▶ **Material shown**
-------------------------
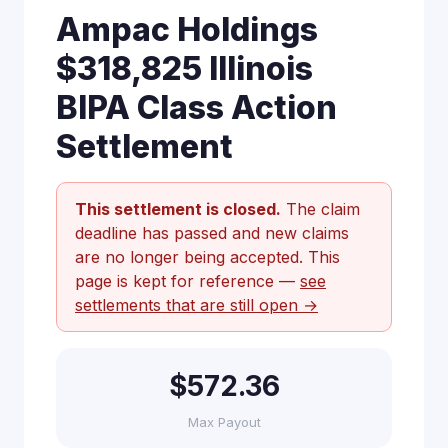
Ampac Holdings
$318,825 Illinois
BIPA Class Action
Settlement
This settlement is closed.
The claim
deadline has passed and new claims
are no longer being accepted. This
page is kept for reference —
see
settlements that are still open →
$572.36
Max Payout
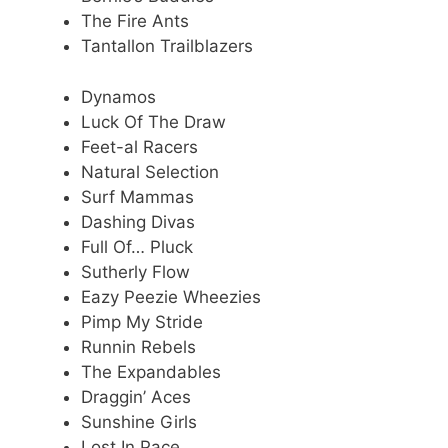
The Fire Ants
Tantallon Trailblazers
Dynamos
Luck Of The Draw
Feet-al Racers
Natural Selection
Surf Mammas
Dashing Divas
Full Of… Pluck
Sutherly Flow
Eazy Peezie Wheezies
Pimp My Stride
Runnin Rebels
The Expandables
Draggin’ Aces
Sunshine Girls
Lost In Pace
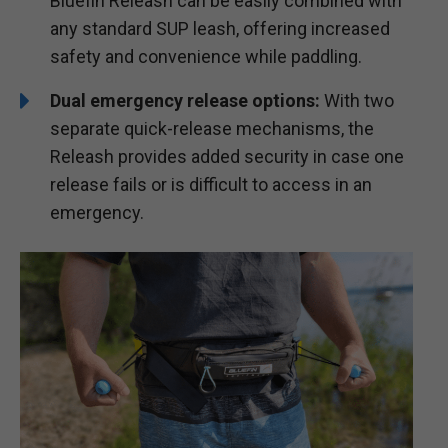
Bluefin Releash can be easily combined with
any standard SUP leash, offering increased
safety and convenience while paddling.
Dual emergency release options:
With two
separate quick-release mechanisms, the
Releash provides added security in case one
release fails or is difficult to access in an
emergency.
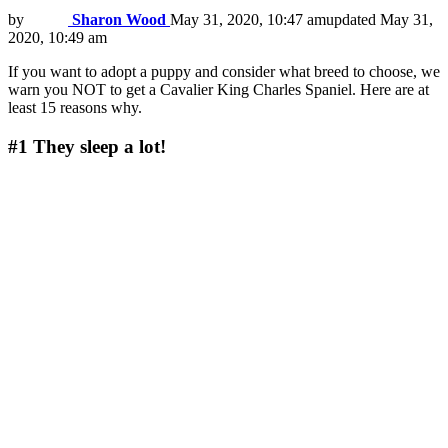
by
Sharon Wood
May 31, 2020, 10:47 am
updated
May 31,
2020, 10:49 am
If you want to adopt a puppy and consider what breed to choose, we
warn you NOT to get a Cavalier King Charles Spaniel. Here are at
least 15 reasons why.
#1
They sleep a lot!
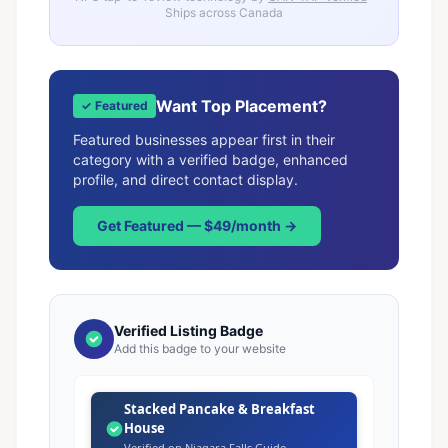
Ships across Canada
Want Top Placement?
✓ Featured
Featured businesses appear first in their
category with a verified badge, enhanced
profile, and direct contact display.
Get Featured — $49/month →
Verified Listing Badge
Add this badge to your website
Stacked Pancake & Breakfast
House
Verified on Niagara Falls Guide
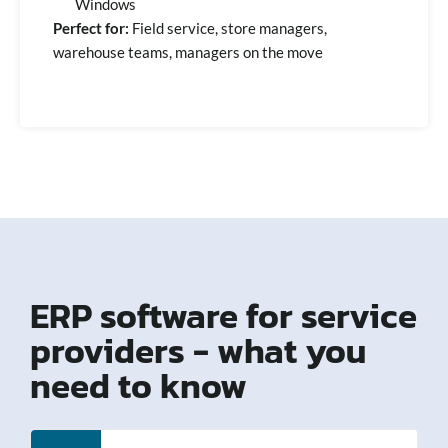
Windows
Perfect for:
Field service, store managers,
warehouse teams, managers on the move
ERP software for service
providers - what you
need to know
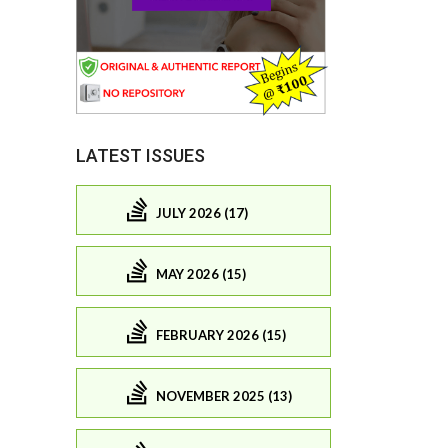
LATEST ISSUES
JULY 2026 (17)
MAY 2026 (15)
FEBRUARY 2026 (15)
NOVEMBER 2025 (13)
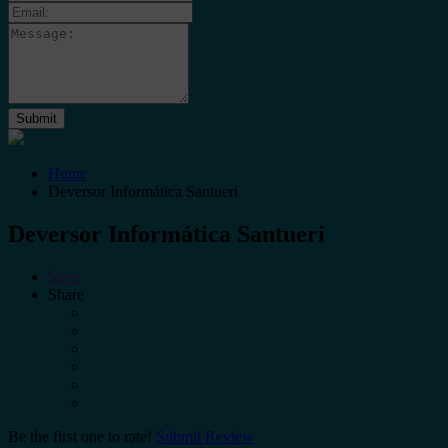
Home
Deversor Informática Santueri
Deversor Informática Santueri
Save
Share
Be the first one to rate!
Submit Review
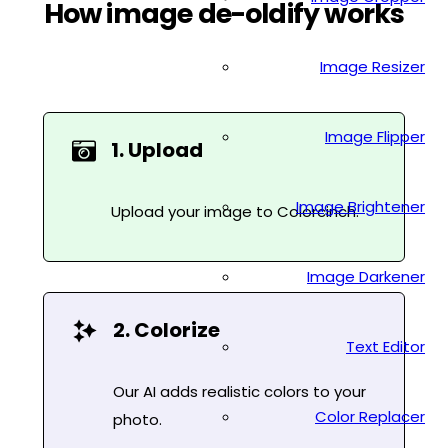
How image de-oldify works
Image Resizer
Image Flipper
1. Upload
Image Brightener
Upload your image to Colorcinch.
Image Darkener
2. Colorize
Text Editor
Our AI adds realistic colors to your
Color Replacer
photo.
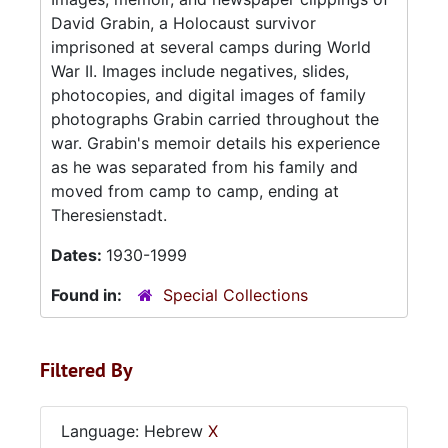
David Grabin, a Holocaust survivor
imprisoned at several camps during World
War II. Images include negatives, slides,
photocopies, and digital images of family
photographs Grabin carried throughout the
war. Grabin's memoir details his experience
as he was separated from his family and
moved from camp to camp, ending at
Theresienstadt.
Dates:
1930-1999
Found in:
Special Collections
Filtered By
Language: Hebrew
X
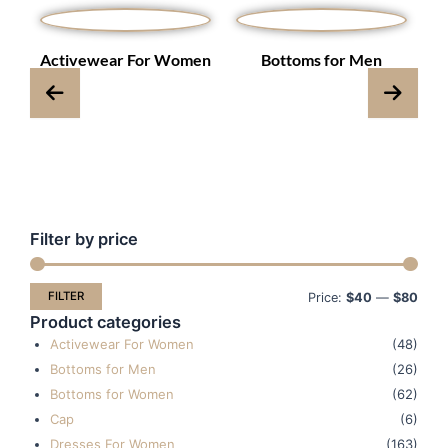
s
Activewear For Women
Bottoms for Men
Filter by price
Min
Max
pric
pric
FILTER
Price:
$40
—
$80
Product categories
Activewear For Women
(48)
Bottoms for Men
(26)
Bottoms for Women
(62)
Cap
(6)
Dresses For Women
(163)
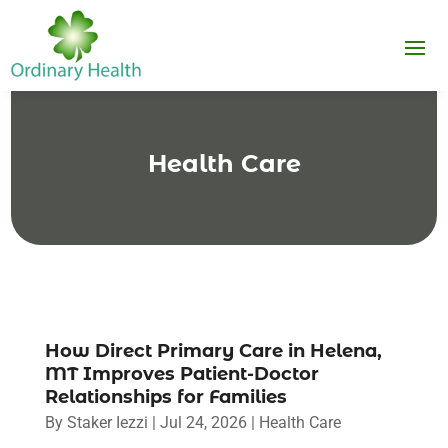
Health Care
How Direct Primary Care in Helena,
MT Improves Patient-Doctor
Relationships for Families
By
Staker Iezzi
|
Jul 24, 2026
|
Health Care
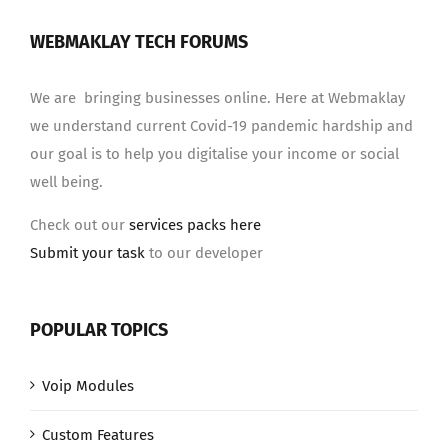
WEBMAKLAY TECH FORUMS
We are bringing businesses online. Here at Webmaklay
we understand current Covid-19 pandemic hardship and
our goal is to help you digitalise your income or social
well being.
Check out our
services packs here
Submit your task
to our developer
POPULAR TOPICS
Voip Modules
Custom Features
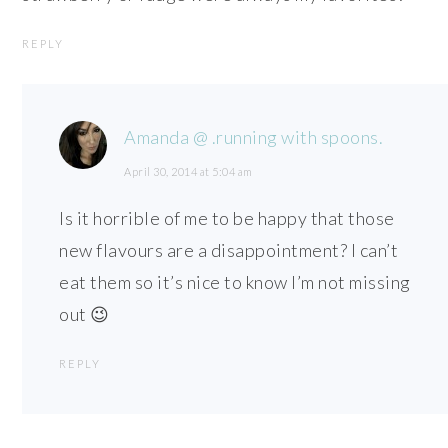
REPLY
Amanda @ .running with spoons.
April 30, 2014 at 5:04 am
Is it horrible of me to be happy that those
new flavours are a disappointment? I can’t
eat them so it’s nice to know I’m not missing
out 😉
REPLY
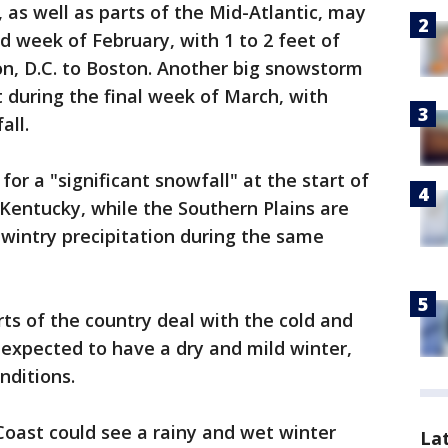
, as well as parts of the Mid-Atlantic, may
d week of February, with 1 to 2 feet of
n, D.C. to Boston. Another big snowstorm
 during the final week of March, with
all.
for a "significant snowfall" at the start of
Kentucky, while the Southern Plains are
 wintry precipitation during the same
ts of the country deal with the cold and
expected to have a dry and mild winter,
nditions.
Coast could see a rainy and wet winter
La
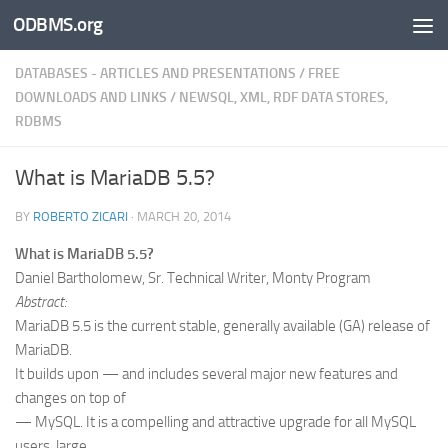
ODBMS.org
Skip to content
DATABASES - ARTICLES AND PRESENTATIONS
/
FREE
DOWNLOADS AND LINKS
/
NEWSQL, XML, RDF DATA STORES,
RDBMS
What is MariaDB 5.5?
BY
ROBERTO ZICARI
·
MARCH 20, 2014
What is MariaDB 5.5?
Daniel Bartholomew, Sr. Technical Writer, Monty Program
Abstract:
MariaDB 5.5 is the current stable, generally available (GA) release of
MariaDB.
It builds upon — and includes several major new features and
changes on top of
— MySQL. It is a compelling and attractive upgrade for all MySQL
users, large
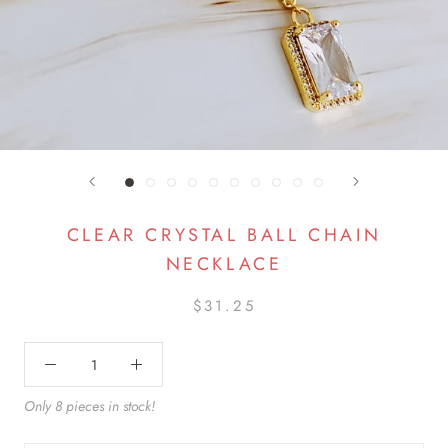
CLEAR CRYSTAL BALL CHAIN
NECKLACE
$31.25
Only 8 pieces in stock!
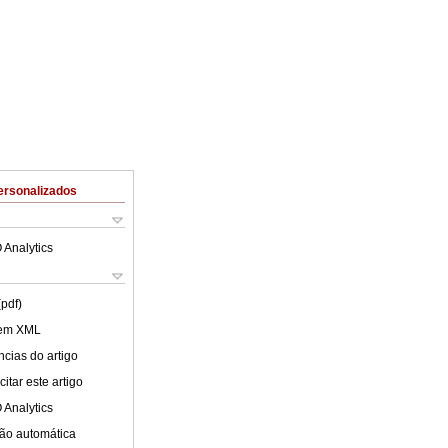
ersonalizados
 Analytics
(pdf)
 em XML
cias do artigo
itar este artigo
 Analytics
ão automática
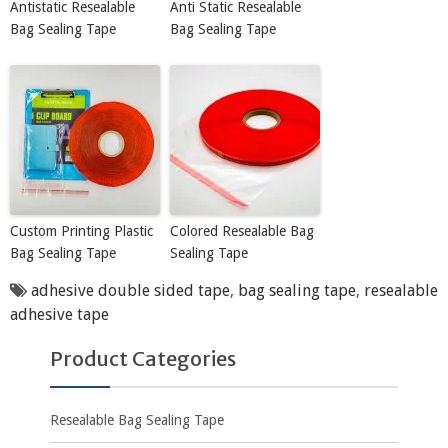
Antistatic Resealable
Anti Static Resealable
Bag Sealing Tape
Bag Sealing Tape
Custom Printing Plastic
Colored Resealable Bag
Bag Sealing Tape
Sealing Tape
adhesive double sided tape
,
bag sealing tape
,
resealable
adhesive tape
Product Categories
Resealable Bag Sealing Tape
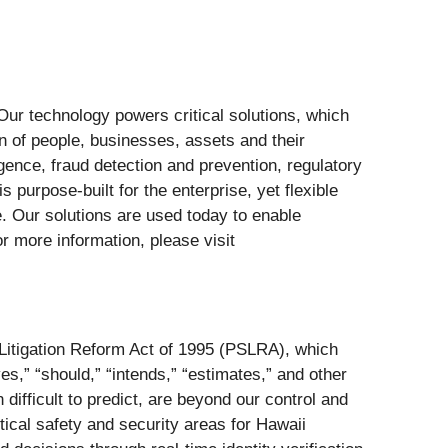
. Our technology powers critical solutions, which
on of people, businesses, assets and their
ligence, fraud detection and prevention, regulatory
purpose-built for the enterprise, yet flexible
ce. Our solutions are used today to enable
r more information, please visit
s Litigation Reform Act of 1995 (PSLRA), which
ves,” “should,” “intends,” “estimates,” and other
difficult to predict, are beyond our control and
ical safety and security areas for Hawaii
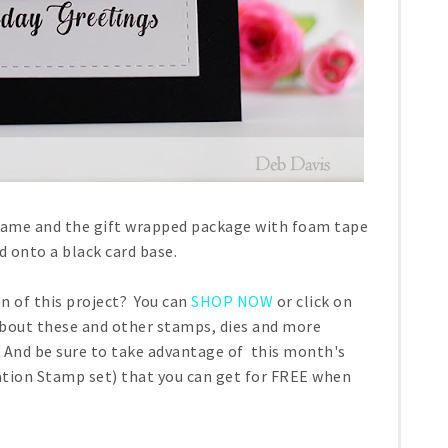
frame and the gift wrapped package with foam tape
 onto a black card base.
n of this project? You can
SHOP NOW
or click on
about these and other stamps, dies and more
 And be sure to take advantage of this month's
tion Stamp set) that you can get for FREE when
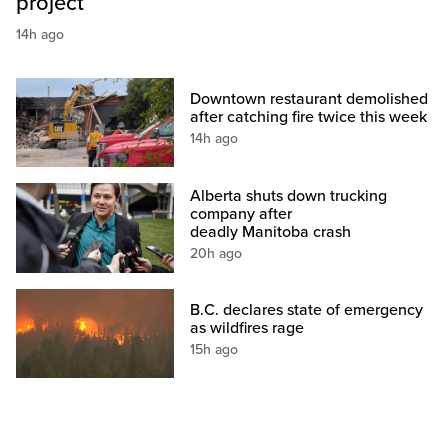
project
14h ago
Downtown restaurant demolished
after catching fire twice this week
14h ago
Alberta shuts down trucking
company after
deadly Manitoba crash
20h ago
B.C. declares state of emergency
as wildfires rage
15h ago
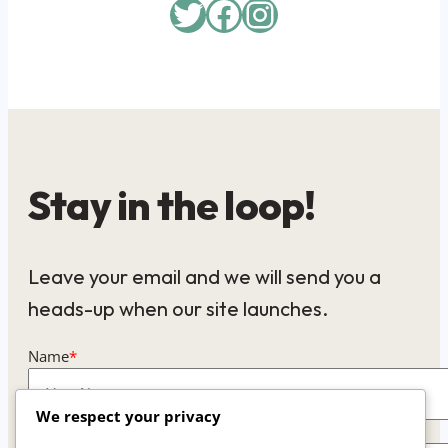
Twitter
Facebook
Instagram
Stay in the loop!
Leave your email and we will send you a
heads-up when our site launches.
Name
*
We respect your privacy
Email
*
-------------------------
▶ **What is being asked**
The expected answer is a copy of each line in the records that holds the word "family".

▶ **Reply to the task**
photocopies, and digital images of family
as he was separated from his family and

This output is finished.